Tours / Collaborations:

Pur Produce, an aquaponic farm located just south of the Las Vegas Strip. Pur Produce supplies a few of the restaurants in the Valley.

Desert Bloom Eco Farm, which is owned by Association Treasurer Claudia Andracki is located an hour west of Las Vegas and has both indoor aquaponics and dirt farming. She would be happy to host a full morning tour or evening tour with lunch or dinner included.

Two academic institutions that could be involved are The College of Southern Nevada and UNLV.

Two other facilities that we could include in the tour schedule that are not aquaponics but are indoor farms. One is called Oasis Biotech and the other is Urban Seed. Each have proprietary equipment which they use to grow food in an urban environment.

Setting:  Las Vegas is a happening city and there are multiple things to do in the evening it is a city that never sleeps and therefore there is always something to do. From Concerts, Shows and amazing restaurants with cuisine from all over the world. Claudia has lived in Las Vegas for over 25 years and knows all the great places to hang out and that have the best Happy hours.

The Cities of Las Vegas and  Henderson are both excited to bring urban agriculture into our valley. We hope that by hosting the Aquaponics Conference in either one of the cities we could get assistance from the Las Vegas visitors bureau and the City of Henderson.

UC Davis / Sacramento California

Transportation: 15-minute drive from Sacramento Airport, 1.5-hour drive from Oakland or San Francisco Airports. Uber/Lyft/Taxi available everywhere.

Lodging: Over 100 hotels within a 30-minute drive. Several hotels located on campus or directly adjacent.

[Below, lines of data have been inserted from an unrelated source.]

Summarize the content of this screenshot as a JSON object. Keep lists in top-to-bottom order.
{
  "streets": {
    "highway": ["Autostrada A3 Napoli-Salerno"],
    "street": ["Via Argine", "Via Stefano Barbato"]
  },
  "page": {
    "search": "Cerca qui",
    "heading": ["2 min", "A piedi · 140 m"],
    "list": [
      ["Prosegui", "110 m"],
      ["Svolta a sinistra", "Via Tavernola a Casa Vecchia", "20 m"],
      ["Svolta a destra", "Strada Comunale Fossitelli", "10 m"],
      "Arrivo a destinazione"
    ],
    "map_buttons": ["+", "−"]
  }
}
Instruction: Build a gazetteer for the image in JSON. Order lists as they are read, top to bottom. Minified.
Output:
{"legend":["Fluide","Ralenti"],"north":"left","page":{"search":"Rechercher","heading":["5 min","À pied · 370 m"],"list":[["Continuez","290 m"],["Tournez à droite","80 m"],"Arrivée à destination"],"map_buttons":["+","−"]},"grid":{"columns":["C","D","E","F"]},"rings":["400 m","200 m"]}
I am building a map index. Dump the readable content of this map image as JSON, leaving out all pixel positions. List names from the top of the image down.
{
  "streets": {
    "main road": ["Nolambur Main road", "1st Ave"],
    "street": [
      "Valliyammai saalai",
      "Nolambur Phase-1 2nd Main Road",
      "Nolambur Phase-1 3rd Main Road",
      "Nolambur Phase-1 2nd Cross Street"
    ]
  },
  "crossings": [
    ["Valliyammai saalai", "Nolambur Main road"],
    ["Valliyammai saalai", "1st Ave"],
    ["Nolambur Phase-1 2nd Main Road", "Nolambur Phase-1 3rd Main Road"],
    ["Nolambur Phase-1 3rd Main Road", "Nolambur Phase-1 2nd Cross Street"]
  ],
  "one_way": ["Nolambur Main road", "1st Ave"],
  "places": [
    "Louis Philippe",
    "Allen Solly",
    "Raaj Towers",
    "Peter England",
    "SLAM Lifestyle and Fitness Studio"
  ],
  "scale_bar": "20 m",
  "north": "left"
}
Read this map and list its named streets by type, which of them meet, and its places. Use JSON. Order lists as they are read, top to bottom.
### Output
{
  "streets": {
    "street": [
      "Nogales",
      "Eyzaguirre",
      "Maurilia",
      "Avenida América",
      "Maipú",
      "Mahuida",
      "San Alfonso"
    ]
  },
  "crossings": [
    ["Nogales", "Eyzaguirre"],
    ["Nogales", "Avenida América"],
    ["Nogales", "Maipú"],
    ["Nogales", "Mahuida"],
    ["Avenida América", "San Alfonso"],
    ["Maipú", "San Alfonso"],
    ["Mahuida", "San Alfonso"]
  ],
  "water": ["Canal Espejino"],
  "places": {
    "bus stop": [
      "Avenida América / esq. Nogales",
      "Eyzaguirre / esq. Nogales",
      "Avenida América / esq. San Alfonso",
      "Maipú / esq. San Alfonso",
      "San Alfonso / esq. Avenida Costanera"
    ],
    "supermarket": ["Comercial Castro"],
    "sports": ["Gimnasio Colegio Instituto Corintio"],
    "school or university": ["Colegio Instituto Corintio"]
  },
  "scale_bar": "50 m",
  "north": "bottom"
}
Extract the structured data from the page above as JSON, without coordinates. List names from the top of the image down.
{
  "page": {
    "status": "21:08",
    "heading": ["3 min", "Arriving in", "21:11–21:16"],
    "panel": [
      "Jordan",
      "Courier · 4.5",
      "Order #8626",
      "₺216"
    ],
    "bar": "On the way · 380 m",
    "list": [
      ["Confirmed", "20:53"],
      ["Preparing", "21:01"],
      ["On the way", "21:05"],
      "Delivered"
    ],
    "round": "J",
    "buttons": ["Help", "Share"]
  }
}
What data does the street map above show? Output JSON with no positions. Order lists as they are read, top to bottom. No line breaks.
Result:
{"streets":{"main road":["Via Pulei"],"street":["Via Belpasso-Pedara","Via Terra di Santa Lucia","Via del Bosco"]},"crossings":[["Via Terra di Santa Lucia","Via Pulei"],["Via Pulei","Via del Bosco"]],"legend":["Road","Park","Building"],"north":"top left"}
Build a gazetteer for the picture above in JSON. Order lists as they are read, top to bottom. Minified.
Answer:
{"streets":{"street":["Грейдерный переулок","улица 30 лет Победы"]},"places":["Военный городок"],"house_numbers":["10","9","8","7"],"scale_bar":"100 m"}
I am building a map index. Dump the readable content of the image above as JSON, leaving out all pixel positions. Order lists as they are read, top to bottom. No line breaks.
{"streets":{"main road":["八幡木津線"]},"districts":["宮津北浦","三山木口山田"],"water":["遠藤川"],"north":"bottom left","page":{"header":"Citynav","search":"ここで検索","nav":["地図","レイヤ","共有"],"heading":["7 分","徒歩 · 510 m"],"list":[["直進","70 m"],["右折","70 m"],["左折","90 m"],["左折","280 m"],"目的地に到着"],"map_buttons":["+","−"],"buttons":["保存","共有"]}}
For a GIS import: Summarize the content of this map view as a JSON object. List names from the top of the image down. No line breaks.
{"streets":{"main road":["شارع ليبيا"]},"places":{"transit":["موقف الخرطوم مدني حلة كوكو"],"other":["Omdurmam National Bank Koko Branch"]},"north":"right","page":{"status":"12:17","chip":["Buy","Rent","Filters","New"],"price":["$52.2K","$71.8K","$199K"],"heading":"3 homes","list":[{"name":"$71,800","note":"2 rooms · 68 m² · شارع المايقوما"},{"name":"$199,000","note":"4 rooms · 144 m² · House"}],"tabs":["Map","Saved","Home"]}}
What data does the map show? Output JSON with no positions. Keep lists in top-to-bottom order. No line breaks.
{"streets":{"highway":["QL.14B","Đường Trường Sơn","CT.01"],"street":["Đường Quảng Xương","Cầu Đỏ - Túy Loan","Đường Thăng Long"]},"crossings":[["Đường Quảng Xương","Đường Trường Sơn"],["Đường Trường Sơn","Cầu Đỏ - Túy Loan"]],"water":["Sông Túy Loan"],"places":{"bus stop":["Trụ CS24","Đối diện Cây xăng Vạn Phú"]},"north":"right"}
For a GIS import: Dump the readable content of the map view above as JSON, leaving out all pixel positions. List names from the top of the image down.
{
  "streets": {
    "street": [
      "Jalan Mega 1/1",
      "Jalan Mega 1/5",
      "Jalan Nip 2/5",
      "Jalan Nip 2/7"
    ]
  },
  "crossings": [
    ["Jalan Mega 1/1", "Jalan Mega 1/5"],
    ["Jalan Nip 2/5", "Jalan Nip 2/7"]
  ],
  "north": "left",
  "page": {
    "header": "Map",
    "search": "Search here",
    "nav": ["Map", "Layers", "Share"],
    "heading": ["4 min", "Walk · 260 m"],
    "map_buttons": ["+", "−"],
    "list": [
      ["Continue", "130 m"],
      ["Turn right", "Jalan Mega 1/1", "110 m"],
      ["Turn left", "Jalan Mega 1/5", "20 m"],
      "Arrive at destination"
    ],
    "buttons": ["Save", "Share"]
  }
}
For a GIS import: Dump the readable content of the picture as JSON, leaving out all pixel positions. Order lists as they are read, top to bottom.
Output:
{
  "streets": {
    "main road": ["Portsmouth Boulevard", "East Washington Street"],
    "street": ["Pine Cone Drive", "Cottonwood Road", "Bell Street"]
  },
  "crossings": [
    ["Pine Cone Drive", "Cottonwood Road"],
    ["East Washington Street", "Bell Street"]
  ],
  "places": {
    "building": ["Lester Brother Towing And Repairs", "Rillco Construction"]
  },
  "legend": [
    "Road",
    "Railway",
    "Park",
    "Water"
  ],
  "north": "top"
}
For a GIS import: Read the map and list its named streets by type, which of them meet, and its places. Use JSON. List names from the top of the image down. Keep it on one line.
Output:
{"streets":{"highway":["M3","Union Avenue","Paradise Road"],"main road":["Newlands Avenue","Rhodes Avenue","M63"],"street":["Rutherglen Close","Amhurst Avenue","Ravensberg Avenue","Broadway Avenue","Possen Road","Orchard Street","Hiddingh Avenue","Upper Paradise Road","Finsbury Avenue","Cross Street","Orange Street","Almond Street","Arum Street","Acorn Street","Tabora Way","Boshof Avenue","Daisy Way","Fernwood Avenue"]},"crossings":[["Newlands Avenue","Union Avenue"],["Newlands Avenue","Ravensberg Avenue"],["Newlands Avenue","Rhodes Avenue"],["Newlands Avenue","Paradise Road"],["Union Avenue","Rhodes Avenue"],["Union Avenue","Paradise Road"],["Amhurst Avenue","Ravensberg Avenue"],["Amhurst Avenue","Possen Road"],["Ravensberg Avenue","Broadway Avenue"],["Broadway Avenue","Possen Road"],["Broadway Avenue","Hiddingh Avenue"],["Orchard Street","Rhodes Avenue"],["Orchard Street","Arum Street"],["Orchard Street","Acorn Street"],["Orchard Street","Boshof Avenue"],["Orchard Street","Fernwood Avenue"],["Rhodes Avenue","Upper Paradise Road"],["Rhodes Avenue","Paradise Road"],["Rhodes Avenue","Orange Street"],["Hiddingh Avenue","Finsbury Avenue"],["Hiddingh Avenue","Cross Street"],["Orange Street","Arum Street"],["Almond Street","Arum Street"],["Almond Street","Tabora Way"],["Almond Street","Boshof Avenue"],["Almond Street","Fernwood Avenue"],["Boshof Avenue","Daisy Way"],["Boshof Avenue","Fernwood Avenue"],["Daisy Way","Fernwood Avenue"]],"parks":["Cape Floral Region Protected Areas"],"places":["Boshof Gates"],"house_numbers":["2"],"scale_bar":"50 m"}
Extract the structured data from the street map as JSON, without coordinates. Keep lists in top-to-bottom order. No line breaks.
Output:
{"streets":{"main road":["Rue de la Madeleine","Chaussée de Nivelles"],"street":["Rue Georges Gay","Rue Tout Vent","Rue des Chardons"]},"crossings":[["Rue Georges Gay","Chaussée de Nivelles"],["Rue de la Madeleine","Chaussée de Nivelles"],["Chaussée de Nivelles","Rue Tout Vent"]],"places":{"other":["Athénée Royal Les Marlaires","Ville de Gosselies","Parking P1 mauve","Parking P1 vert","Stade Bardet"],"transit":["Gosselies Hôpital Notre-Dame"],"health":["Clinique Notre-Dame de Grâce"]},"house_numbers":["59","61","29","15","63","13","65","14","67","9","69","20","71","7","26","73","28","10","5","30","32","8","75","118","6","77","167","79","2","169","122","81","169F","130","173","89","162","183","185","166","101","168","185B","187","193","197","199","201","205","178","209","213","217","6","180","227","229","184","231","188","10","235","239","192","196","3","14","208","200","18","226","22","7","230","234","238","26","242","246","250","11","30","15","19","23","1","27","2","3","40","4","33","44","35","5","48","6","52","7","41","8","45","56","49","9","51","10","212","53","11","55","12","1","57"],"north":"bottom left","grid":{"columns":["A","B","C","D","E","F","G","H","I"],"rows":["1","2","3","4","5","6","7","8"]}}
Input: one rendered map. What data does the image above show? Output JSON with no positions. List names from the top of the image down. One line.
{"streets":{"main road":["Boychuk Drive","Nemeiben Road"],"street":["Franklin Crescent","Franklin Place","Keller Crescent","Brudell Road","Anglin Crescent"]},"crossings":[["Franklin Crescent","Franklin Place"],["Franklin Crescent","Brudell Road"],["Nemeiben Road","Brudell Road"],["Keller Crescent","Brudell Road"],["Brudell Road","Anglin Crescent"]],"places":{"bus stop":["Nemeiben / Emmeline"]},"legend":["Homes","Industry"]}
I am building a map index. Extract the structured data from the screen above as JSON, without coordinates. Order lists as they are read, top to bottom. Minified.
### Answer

Venue: The UC Davis campus would serve as the conference venue. Presentations would take place within the Mondavi Center with a main hall with a capacity for 1,800 persons and break-out rooms with a capacity for 250 persons. Hands-on workshops to take place at the Center for Aquatic Biology & Aquaculture and the UC Davis Meat Lab. Food trucks, restaurants, and dining halls located throughout campus.

Tours/Collaborations:

Tsar Nikolas Caviar/Bare Root Produce– 20+ Acre Smoked Sturgeon and Caviar farm, now with aquaponics. Tsar Nikolas has produced some of the worlds most awarded caviar and have recently opened a 24,000 sq ft aquaponic farm to utilize their effluent. Site complete with fish hatchery, grow-out, processing and smoke-house. We will sample all of the farms offerings.

The Fishery– One of California’s largest and most impressive aquaculture facilities, producing White Sturgeon, Black Bass, and Carp in recirculating systems.

UC Extension Specialists– Presentations and workshops from the extension specialists in aquaculture, integrated pest management, crop sciences etc.

UC Davis AP Research Greenhouse– A 3,000 sq ft facility dedicated to research and applications of decoupled aquaponic systems.

Setting: Davis, CA is a college town with breweries, restaurants, and music venues throughout. Septembers are sunny and warm so bring a hat and shorts! Davis is the most bike friendly city in America and has the Bicycle Hall of Fame. There is regular bus service throughout town. Explore campus by visiting our Arboretum, Student Farm, The Manetti Art Museum, farmer’s markets, or just say hi to some of the cows. Come enjoy local produce, meat, cheese, wine and beer in the California sun.